Iran has also Mr President transferred missiles to a number of armed groups, in violation of several Security Council resolutions, including resolutions 2231, 2216 and 1540. The latest report from the Secretary-General contains concerning information regarding the firing of a surface-to-surface missile in January from the area of Damascus towards the Golan Heights and the transfer of technical know-how for UAV production to Iraq, in violation of arms transfer restrictions. It also mentions the attack on Abha airport on 12 June, although the type of projectile used in the attack has yet to be determined.

The United Kingdom considers the transfer of such weapons to be in contravention of Security Council resolutions 2231 and 2216. There is firm international consensus that such proliferation of missile technology to non-state actors is destabilising for the region and it escalates already high tensions. Mr President we call on these activities to stop.

The actions are part of a pattern of Iranian behaviour that poses a serious danger to peace and stability in the region. On Monday, I told the Council in closed consultations that, following our own assessment of a range of evidence, the United Kingdom concluded that it was almost certain that the Islamic Revolutionary Guard Corps carried out attacks on two tankers on 13 June. We are also confident that Iran bore responsibility for the 12 May attack on four oil tankers near the port of Fujairah.

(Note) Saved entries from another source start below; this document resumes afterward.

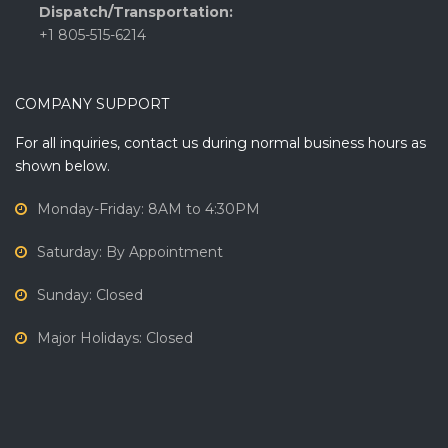
Dispatch/Transportation:
+1 805-515-6214
COMPANY SUPPORT
For all inquiries, contact us during normal business hours as
shown below.
Monday-Friday: 8AM to 4:30PM
Saturday: By Appointment
Sunday: Closed
Major Holidays: Closed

Mr President, there can be no justification for attacks on maritime traffic that contravene international rules on freedom of navigation and maritime transport and that further threaten peace and security in the region. Current tensions and instability serve no one. As the Secretary-General has made clear, the world cannot afford a conflict in this region. And therefore Mr President I want to therefore once again call for de-escalation, for dialogue, and for full respect for international rules.

Mr President, the final objective I set out in December was the hope that Iran could normalise its economic and diplomatic relations with the region and beyond and assume its rightful role as a prosperous, responsible power constructively engaged. We still believe that this is possible.

And United Kingdom will continue to play our full part alongside international partners to find diplomatic solutions to reduce the current tensions and to uphold the landmark JCPOA nuclear agreement. And I urge Iran to join us and do the same.